The bar we all have for Congress may be low, but Minnesotans can be glad that this time at least our leaders in Washington cleared it -- though just barely.
The deal Congress and the president agreed to earlier this month prevented us from tumbling off the "fiscal cliff," managed to avert middle-class income tax hikes -- though every working American has probably already noted that Social Security taxes have risen to their normal level -- and delayed the nearly across-the-board spending cuts that would have been detrimental to working families and small businesses across Minnesota and around the nation.
However, the agreement leaves a lot to be desired.
As backers of the national, bipartisan Campaign to Fix the Debt -- whose Minnesota chapter will be launched today -- the three of us are determined to remain engaged on this issue, until it is resolved.
The first problem with this month's agreement is that it didn't even fix our short-term problems. The military and domestic spending cuts, or "sequestration" in Washington parlance, were merely delayed, not canceled, meaning we'll probably watch our elected leaders go through a last-minute dance again to figure out how to avoid blunt cuts to popular programs.
More damning, however, is that the deal did absolutely nothing to alter the unsustainable long-term trajectory of our national debt.
The cliff's sequestration policies, still looming in a matter weeks, would be quite damaging for Minnesotans if they ever see the light of day. According to a recent Pew study, the federal grants subject to the ax represent 5 percent of annual state revenue, money Minnesota has already allocated for spending, including on things like nutrition programs for low-income women and children, education programs, public housing and many other programs that protect the most vulnerable among us. Moreover, the Congressional Budget Office has said that Minnesota could lose up to 16,000 jobs if the cuts occur.

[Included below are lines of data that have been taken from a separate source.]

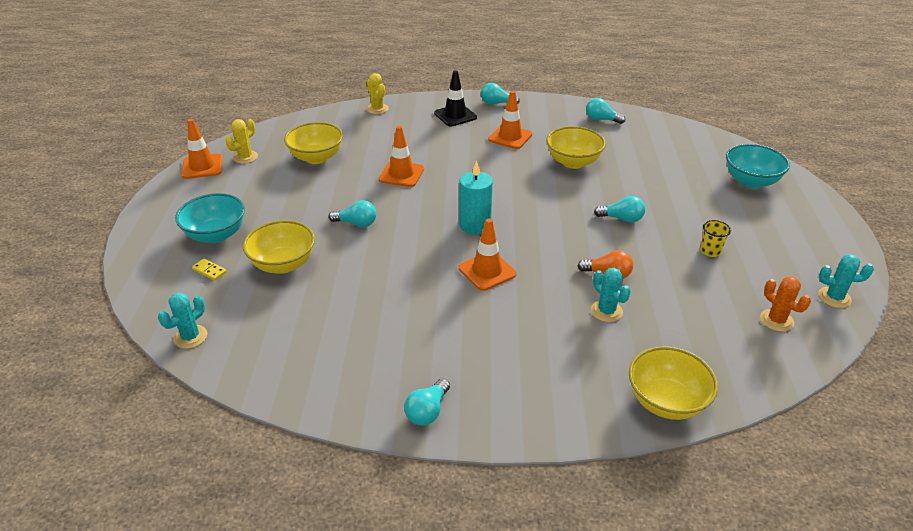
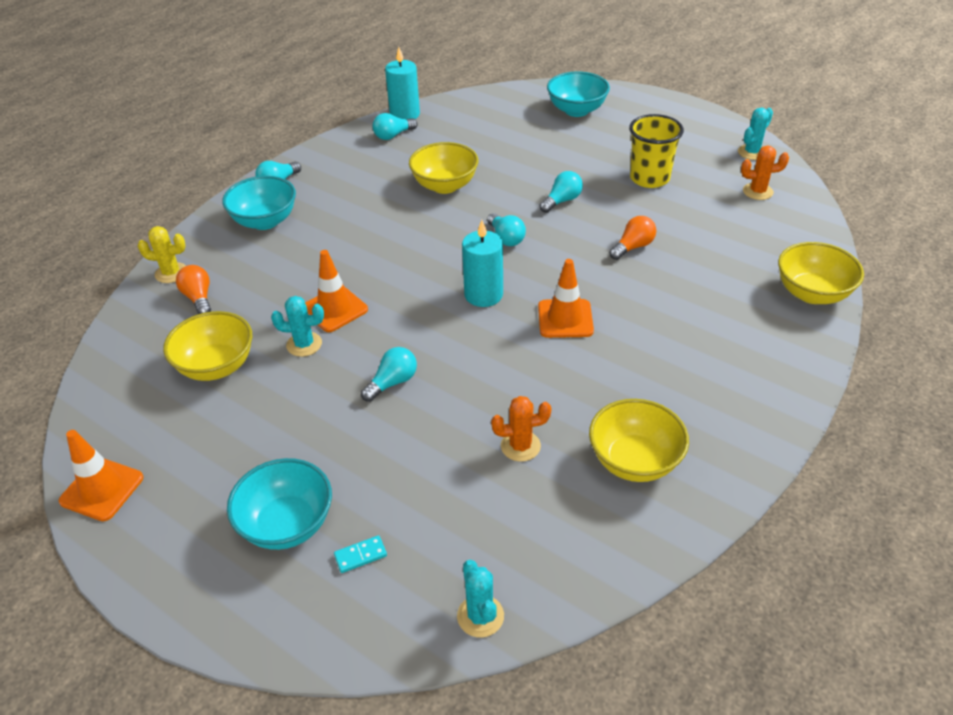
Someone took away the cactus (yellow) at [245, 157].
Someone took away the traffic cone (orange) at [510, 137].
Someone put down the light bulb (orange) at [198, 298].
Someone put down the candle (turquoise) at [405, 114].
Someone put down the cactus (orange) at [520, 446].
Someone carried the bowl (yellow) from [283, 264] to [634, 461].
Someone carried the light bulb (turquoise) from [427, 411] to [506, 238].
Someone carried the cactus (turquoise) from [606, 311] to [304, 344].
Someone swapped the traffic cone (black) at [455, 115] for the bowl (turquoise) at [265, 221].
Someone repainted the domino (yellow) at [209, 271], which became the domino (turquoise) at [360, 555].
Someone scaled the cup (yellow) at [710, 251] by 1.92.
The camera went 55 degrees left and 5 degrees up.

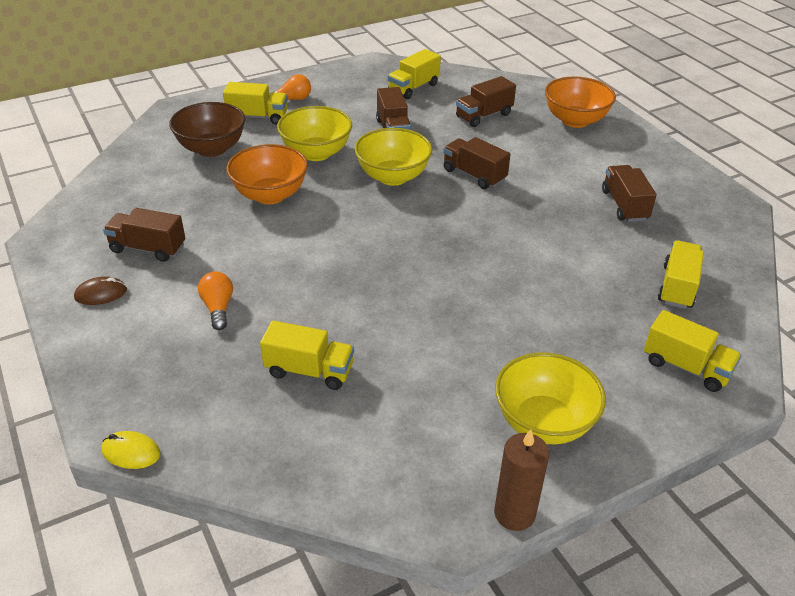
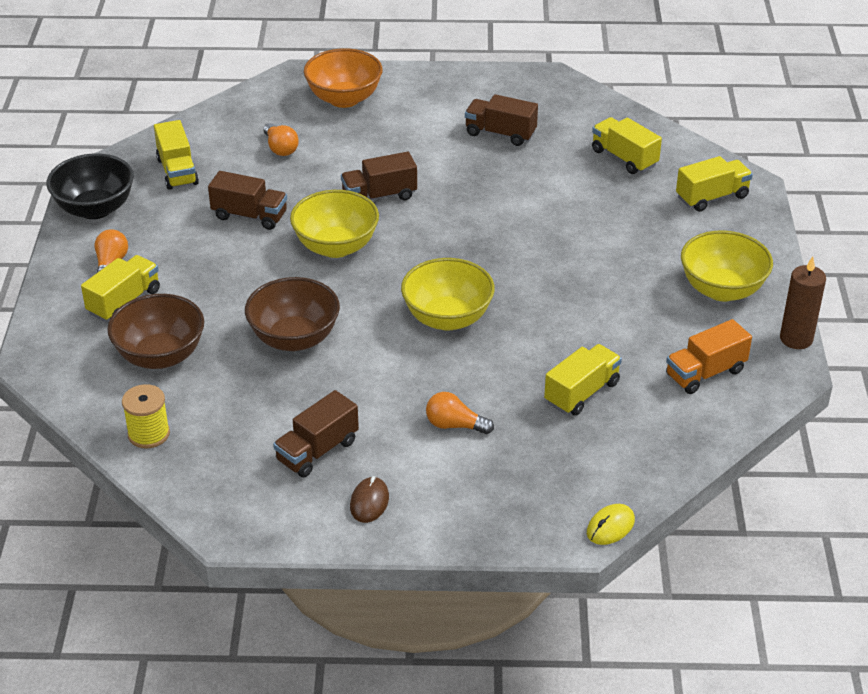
Someone put down the bowl (black) at [95, 209].
Someone put down the spool (yellow) at [149, 434].
Someone put down the truck (orange) at [705, 373].
Someone carried the bowl (yellow) from [316, 153] to [447, 318].
Someone swapped the truck (brown) at [484, 116] for the light bulb (orange) at [280, 148].
Someone repainted the bowl (orange) at [270, 195], which became the bowl (brown) at [294, 338].
The camera went 60 degrees left and 0 degrees up.

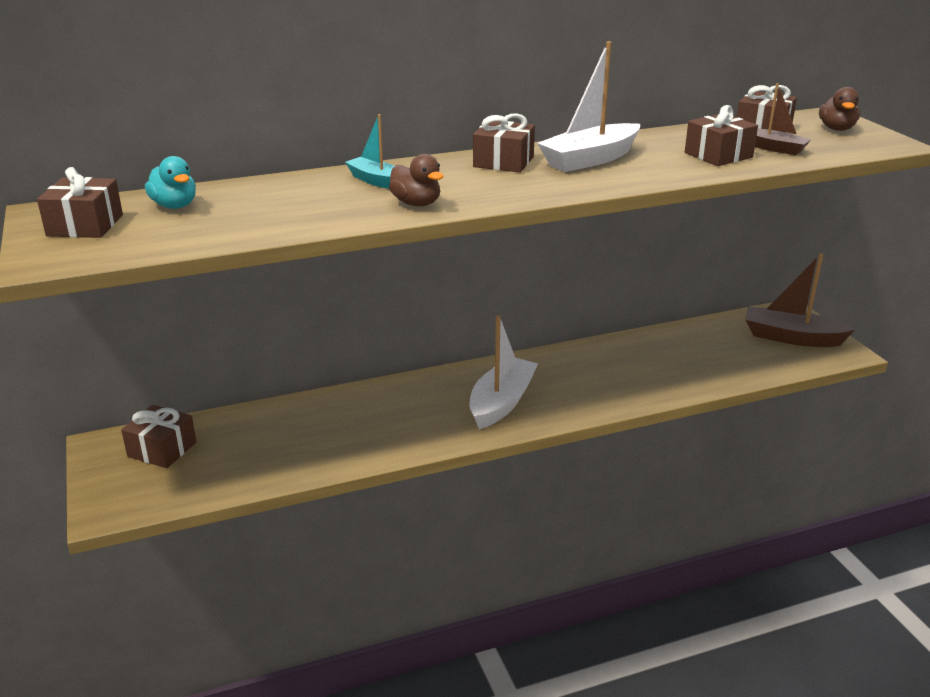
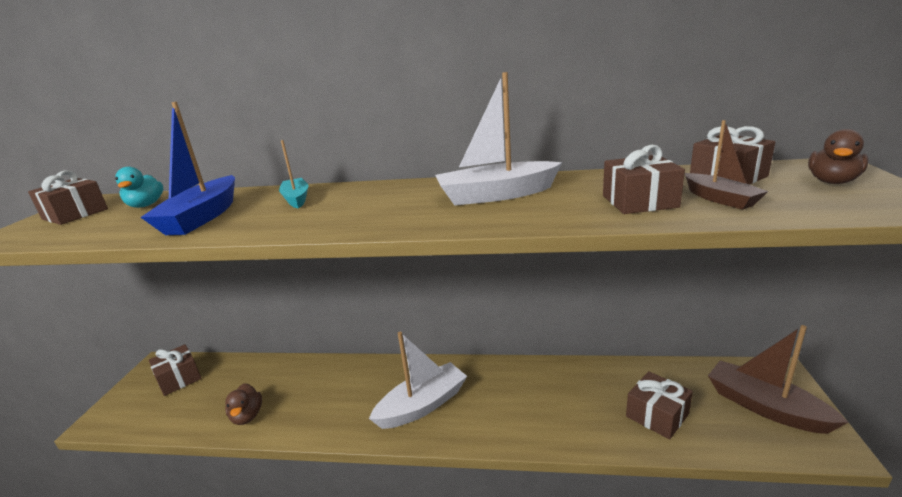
Someone put down the boat (blue) at [203, 217].
Someone carried the duck (brown) from [416, 203] to [247, 416].
Someone carried the gift (brown) from [503, 162] to [657, 415].
The camera went 30 degrees right and 5 degrees down.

This is not at all to say we shouldn't talk about spending cuts. On the contrary, any deal to dig us out of the hole we're in can't rely on increased revenue alone. It must also include substantial savings from spending programs -- including entitlements, which have long been considered sacrosanct. However, we need to cut with a scalpel rather than an ax, and we must address the true drivers of our perpetual deficits, rather than small programs that are relied upon by the nation's neediest.